Macht M, Wimbish T, Clark BJ, Benson AB, Burnham EL, Williams A, Moss M.
J Crit Care. 2012 Oct 17. pii: S0883-9441(12)00235-3. doi: 10.1016/j.jcrc.2012.07.016. [Epub ahead of print]
This study sought to determine the utilization of speech-language pathologist (SLPs) for the diagnosis and treatment of post-extubation dysphagia in survivors of mechanical ventilation.
We designed, validated, and mailed a survey to 1,966 inpatient SLPs who routinely evaluate patients for post-extubation dysphagia.

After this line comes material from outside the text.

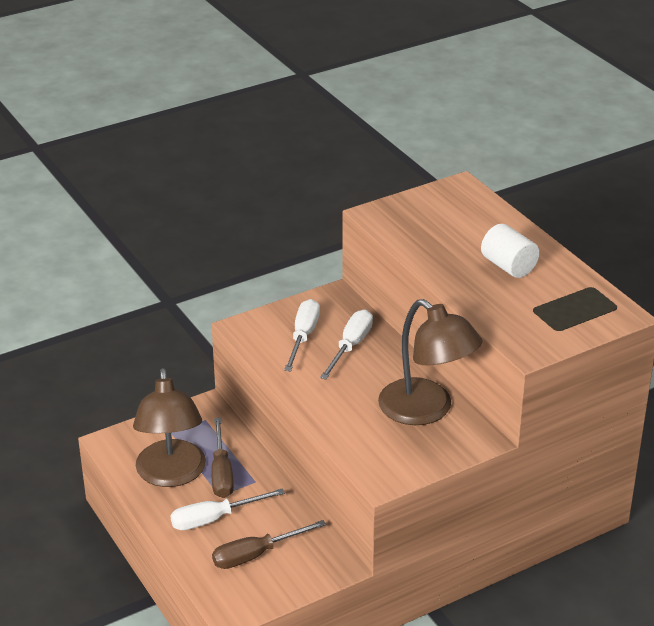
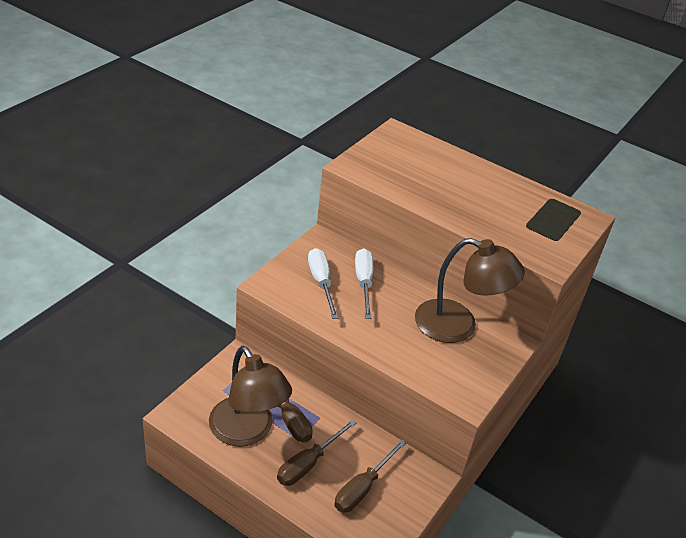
camera: 30 degrees left, 5 degrees up
(214, 519) = (308, 464): white screwdriver -> brown screwdriver
(508, 266) = (482, 193): white cylinder -> none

Most SLP diagnostic evaluations (60%; 95% CI, 59%-62%) were performed using clinical techniques with uncertain accuracy. Instrumental diagnostic tests (such as fluoroscopy and endoscopy) are more likely to be available at university than community hospitals. After adjusting for hospital size and academic affiliation, instrumental test use varied significantly by geographical region. Treatments for post-extubation dysphagia usually involved dietary adjustment (76%; 95% CI, 73-79%) and postural changes/compensatory maneuvers (86%; 95% CI, 84-88%), rather than on interventions aimed to improve swallowing function (24%; 95% CI, 21-27%).
SLPs frequently evaluate acute respiratory failure survivors. However, diagnostic evaluations rely mainly upon bedside techniques with uncertain accuracy. The use of instrumental tests varies by geographic location and university affiliation. Current diagnostic practices and feeding decisions for critically ill patients should be viewed with caution until further studies determine the accuracy of bedside detection methods.